Transcribe all the records exactly and omit any images they hold.

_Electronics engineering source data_
<<<<

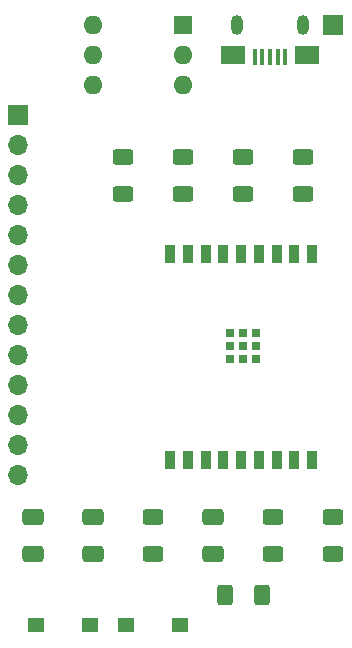
<source format=gbr>
%TF.GenerationSoftware,KiCad,Pcbnew,8.0.4-8.0.4-0~ubuntu22.04.1*%
%TF.CreationDate,2024-08-10T18:20:34+03:00*%
%TF.ProjectId,PM-ESPC3,504d2d45-5350-4433-932e-6b696361645f,rev?*%
%TF.SameCoordinates,Original*%
%TF.FileFunction,Soldermask,Top*%
%TF.FilePolarity,Negative*%
%FSLAX46Y46*%
G04 Gerber Fmt 4.6, Leading zero omitted, Abs format (unit mm)*
G04 Created by KiCad (PCBNEW 8.0.4-8.0.4-0~ubuntu22.04.1) date 2024-08-10 18:20:34*
%MOMM*%
%LPD*%
G01*
G04 APERTURE LIST*
G04 Aperture macros list*
%AMRoundRect*
0 Rectangle with rounded corners*
0 $1 Rounding radius*
0 $2 $3 $4 $5 $6 $7 $8 $9 X,Y pos of 4 corners*
0 Add a 4 corners polygon primitive as box body*
4,1,4,$2,$3,$4,$5,$6,$7,$8,$9,$2,$3,0*
0 Add four circle primitives for the rounded corners*
1,1,$1+$1,$2,$3*
1,1,$1+$1,$4,$5*
1,1,$1+$1,$6,$7*
1,1,$1+$1,$8,$9*
0 Add four rect primitives between the rounded corners*
20,1,$1+$1,$2,$3,$4,$5,0*
20,1,$1+$1,$4,$5,$6,$7,0*
20,1,$1+$1,$6,$7,$8,$9,0*
20,1,$1+$1,$8,$9,$2,$3,0*%
G04 Aperture macros list end*
%ADD10R,1.346200X1.244600*%
%ADD11RoundRect,0.250000X-0.650000X0.412500X-0.650000X-0.412500X0.650000X-0.412500X0.650000X0.412500X0*%
%ADD12R,0.889000X1.498600*%
%ADD13R,0.711200X0.711200*%
%ADD14R,0.406400X1.350000*%
%ADD15R,2.108200X1.600200*%
%ADD16O,1.000000X1.700000*%
%ADD17RoundRect,0.250000X-0.625000X0.400000X-0.625000X-0.400000X0.625000X-0.400000X0.625000X0.400000X0*%
%ADD18RoundRect,0.250000X0.400000X0.625000X-0.400000X0.625000X-0.400000X-0.625000X0.400000X-0.625000X0*%
%ADD19RoundRect,0.250000X0.625000X-0.400000X0.625000X0.400000X-0.625000X0.400000X-0.625000X-0.400000X0*%
%ADD20RoundRect,0.250000X0.650000X-0.412500X0.650000X0.412500X-0.650000X0.412500X-0.650000X-0.412500X0*%
%ADD21R,1.600000X1.600000*%
%ADD22O,1.600000X1.600000*%
%ADD23R,1.700000X1.700000*%
%ADD24O,1.700000X1.700000*%
G04 APERTURE END LIST*
D10*
%TO.C,SW2*%
X61214000Y-121920000D03*
X65786000Y-121920000D03*
%TD*%
D11*
%TO.C,C1*%
X76200000Y-112737500D03*
X76200000Y-115862500D03*
%TD*%
D12*
%TO.C,U1*%
X72540002Y-107950000D03*
X74040001Y-107950000D03*
X75540001Y-107950000D03*
X77040000Y-107950000D03*
X78540000Y-107950000D03*
X80040000Y-107950000D03*
X81540002Y-107950000D03*
X83040001Y-107950000D03*
X84540001Y-107950000D03*
X84539998Y-90450000D03*
X83039999Y-90450000D03*
X81539999Y-90450000D03*
X80040000Y-90450000D03*
X78540000Y-90450000D03*
X77040000Y-90450000D03*
X75539998Y-90450000D03*
X74039999Y-90450000D03*
X72539999Y-90450000D03*
D13*
X77640000Y-99340000D03*
X78740000Y-99340000D03*
X79840000Y-99340000D03*
X77640000Y-98240000D03*
X78740000Y-98240000D03*
X79840000Y-98240000D03*
X77640000Y-97140000D03*
X78740000Y-97140000D03*
X79840000Y-97140000D03*
%TD*%
D14*
%TO.C,J1*%
X82295000Y-73795108D03*
X81645014Y-73795108D03*
X80995028Y-73795108D03*
X80345042Y-73795108D03*
D15*
X84095027Y-73670000D03*
D16*
X83820029Y-71119992D03*
D14*
X79695056Y-73795108D03*
D16*
X78170027Y-71119992D03*
D15*
X77895029Y-73670000D03*
%TD*%
D17*
%TO.C,R7*%
X73660000Y-82270000D03*
X73660000Y-85370000D03*
%TD*%
%TO.C,R5*%
X83820000Y-82270000D03*
X83820000Y-85370000D03*
%TD*%
D18*
%TO.C,R4*%
X80290000Y-119380000D03*
X77190000Y-119380000D03*
%TD*%
D11*
%TO.C,C3*%
X60960000Y-112737500D03*
X60960000Y-115862500D03*
%TD*%
D19*
%TO.C,R2*%
X81280000Y-115850000D03*
X81280000Y-112750000D03*
%TD*%
%TO.C,R3*%
X86360000Y-115850000D03*
X86360000Y-112750000D03*
%TD*%
D10*
%TO.C,SW1*%
X68834000Y-121920000D03*
X73406000Y-121920000D03*
%TD*%
D17*
%TO.C,R6*%
X78740000Y-82270000D03*
X78740000Y-85370000D03*
%TD*%
D19*
%TO.C,R1*%
X71120000Y-115850000D03*
X71120000Y-112750000D03*
%TD*%
D20*
%TO.C,C2*%
X66040000Y-115862500D03*
X66040000Y-112737500D03*
%TD*%
D17*
%TO.C,R8*%
X68580000Y-82270000D03*
X68580000Y-85370000D03*
%TD*%
D21*
%TO.C,SW3*%
X73660000Y-71120000D03*
D22*
X73660000Y-73660000D03*
X73660000Y-76200000D03*
X66040000Y-76200000D03*
X66040000Y-73660000D03*
X66040000Y-71120000D03*
%TD*%
D23*
%TO.C,J2*%
X59690000Y-78740000D03*
D24*
X59690000Y-81280000D03*
X59690000Y-83820000D03*
X59690000Y-86360000D03*
X59690000Y-88900000D03*
X59690000Y-91440000D03*
X59690000Y-93980000D03*
X59690000Y-96520000D03*
X59690000Y-99060000D03*
X59690000Y-101600000D03*
X59690000Y-104140000D03*
X59690000Y-106680000D03*
X59690000Y-109220000D03*
%TD*%
D23*
%TO.C,J3*%
X86360000Y-71120000D03*
%TD*%
M02*

</source>
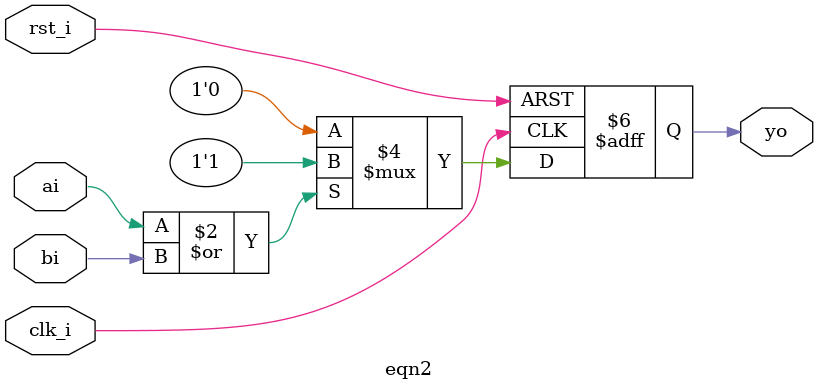
<source format=v>
module eqn2
    (
        input  clk_i,
        input  rst_i,
        input  ai,
        input  bi,
        output reg yo
    );
    always @ (posedge clk_i or posedge rst_i) begin
        if (rst_i) begin
            yo <= 1'b0;
        end else begin
            if (ai|bi) begin
                yo <= 1'b1;
            end else begin
                yo <= 1'b0;
            end
        end
    end
endmodule

</source>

>>>>

_RESPONSE AREA_
<source format=gbr>
%TF.GenerationSoftware,KiCad,Pcbnew,8.0.4-8.0.4-0~ubuntu22.04.1*%
%TF.CreationDate,2024-08-10T18:20:34+03:00*%
%TF.ProjectId,PM-ESPC3,504d2d45-5350-4433-932e-6b696361645f,rev?*%
%TF.SameCoordinates,Original*%
%TF.FileFunction,Soldermask,Top*%
%TF.FilePolarity,Negative*%
%FSLAX46Y46*%
G04 Gerber Fmt 4.6, Leading zero omitted, Abs format (unit mm)*
G04 Created by KiCad (PCBNEW 8.0.4-8.0.4-0~ubuntu22.04.1) date 2024-08-10 18:20:34*
%MOMM*%
%LPD*%
G01*
G04 APERTURE LIST*
G04 Aperture macros list*
%AMRoundRect*
0 Rectangle with rounded corners*
0 $1 Rounding radius*
0 $2 $3 $4 $5 $6 $7 $8 $9 X,Y pos of 4 corners*
0 Add a 4 corners polygon primitive as box body*
4,1,4,$2,$3,$4,$5,$6,$7,$8,$9,$2,$3,0*
0 Add four circle primitives for the rounded corners*
1,1,$1+$1,$2,$3*
1,1,$1+$1,$4,$5*
1,1,$1+$1,$6,$7*
1,1,$1+$1,$8,$9*
0 Add four rect primitives between the rounded corners*
20,1,$1+$1,$2,$3,$4,$5,0*
20,1,$1+$1,$4,$5,$6,$7,0*
20,1,$1+$1,$6,$7,$8,$9,0*
20,1,$1+$1,$8,$9,$2,$3,0*%
G04 Aperture macros list end*
%ADD10R,1.346200X1.244600*%
%ADD11RoundRect,0.250000X-0.650000X0.412500X-0.650000X-0.412500X0.650000X-0.412500X0.650000X0.412500X0*%
%ADD12R,0.889000X1.498600*%
%ADD13R,0.711200X0.711200*%
%ADD14R,0.406400X1.350000*%
%ADD15R,2.108200X1.600200*%
%ADD16O,1.000000X1.700000*%
%ADD17RoundRect,0.250000X-0.625000X0.400000X-0.625000X-0.400000X0.625000X-0.400000X0.625000X0.400000X0*%
%ADD18RoundRect,0.250000X0.400000X0.625000X-0.400000X0.625000X-0.400000X-0.625000X0.400000X-0.625000X0*%
%ADD19RoundRect,0.250000X0.625000X-0.400000X0.625000X0.400000X-0.625000X0.400000X-0.625000X-0.400000X0*%
%ADD20RoundRect,0.250000X0.650000X-0.412500X0.650000X0.412500X-0.650000X0.412500X-0.650000X-0.412500X0*%
%ADD21R,1.600000X1.600000*%
%ADD22O,1.600000X1.600000*%
%ADD23R,1.700000X1.700000*%
%ADD24O,1.700000X1.700000*%
G04 APERTURE END LIST*
D10*
%TO.C,SW2*%
X61214000Y-121920000D03*
X65786000Y-121920000D03*
%TD*%
D11*
%TO.C,C1*%
X76200000Y-112737500D03*
X76200000Y-115862500D03*
%TD*%
D12*
%TO.C,U1*%
X72540002Y-107950000D03*
X74040001Y-107950000D03*
X75540001Y-107950000D03*
X77040000Y-107950000D03*
X78540000Y-107950000D03*
X80040000Y-107950000D03*
X81540002Y-107950000D03*
X83040001Y-107950000D03*
X84540001Y-107950000D03*
X84539998Y-90450000D03*
X83039999Y-90450000D03*
X81539999Y-90450000D03*
X80040000Y-90450000D03*
X78540000Y-90450000D03*
X77040000Y-90450000D03*
X75539998Y-90450000D03*
X74039999Y-90450000D03*
X72539999Y-90450000D03*
D13*
X77640000Y-99340000D03*
X78740000Y-99340000D03*
X79840000Y-99340000D03*
X77640000Y-98240000D03*
X78740000Y-98240000D03*
X79840000Y-98240000D03*
X77640000Y-97140000D03*
X78740000Y-97140000D03*
X79840000Y-97140000D03*
%TD*%
D14*
%TO.C,J1*%
X82295000Y-73795108D03*
X81645014Y-73795108D03*
X80995028Y-73795108D03*
X80345042Y-73795108D03*
D15*
X84095027Y-73670000D03*
D16*
X83820029Y-71119992D03*
D14*
X79695056Y-73795108D03*
D16*
X78170027Y-71119992D03*
D15*
X77895029Y-73670000D03*
%TD*%
D17*
%TO.C,R7*%
X73660000Y-82270000D03*
X73660000Y-85370000D03*
%TD*%
%TO.C,R5*%
X83820000Y-82270000D03*
X83820000Y-85370000D03*
%TD*%
D18*
%TO.C,R4*%
X80290000Y-119380000D03*
X77190000Y-119380000D03*
%TD*%
D11*
%TO.C,C3*%
X60960000Y-112737500D03*
X60960000Y-115862500D03*
%TD*%
D19*
%TO.C,R2*%
X81280000Y-115850000D03*
X81280000Y-112750000D03*
%TD*%
%TO.C,R3*%
X86360000Y-115850000D03*
X86360000Y-112750000D03*
%TD*%
D10*
%TO.C,SW1*%
X68834000Y-121920000D03*
X73406000Y-121920000D03*
%TD*%
D17*
%TO.C,R6*%
X78740000Y-82270000D03*
X78740000Y-85370000D03*
%TD*%
D19*
%TO.C,R1*%
X71120000Y-115850000D03*
X71120000Y-112750000D03*
%TD*%
D20*
%TO.C,C2*%
X66040000Y-115862500D03*
X66040000Y-112737500D03*
%TD*%
D17*
%TO.C,R8*%
X68580000Y-82270000D03*
X68580000Y-85370000D03*
%TD*%
D21*
%TO.C,SW3*%
X73660000Y-71120000D03*
D22*
X73660000Y-73660000D03*
X73660000Y-76200000D03*
X66040000Y-76200000D03*
X66040000Y-73660000D03*
X66040000Y-71120000D03*
%TD*%
D23*
%TO.C,J2*%
X59690000Y-78740000D03*
D24*
X59690000Y-81280000D03*
X59690000Y-83820000D03*
X59690000Y-86360000D03*
X59690000Y-88900000D03*
X59690000Y-91440000D03*
X59690000Y-93980000D03*
X59690000Y-96520000D03*
X59690000Y-99060000D03*
X59690000Y-101600000D03*
X59690000Y-104140000D03*
X59690000Y-106680000D03*
X59690000Y-109220000D03*
%TD*%
D23*
%TO.C,J3*%
X86360000Y-71120000D03*
%TD*%
M02*

</source>
<source format=v>
module eqn2
    (
        input  clk_i,
        input  rst_i,
        input  ai,
        input  bi,
        output reg yo
    );
    always @ (posedge clk_i or posedge rst_i) begin
        if (rst_i) begin
            yo <= 1'b0;
        end else begin
            if (ai|bi) begin
                yo <= 1'b1;
            end else begin
                yo <= 1'b0;
            end
        end
    end
endmodule

</source>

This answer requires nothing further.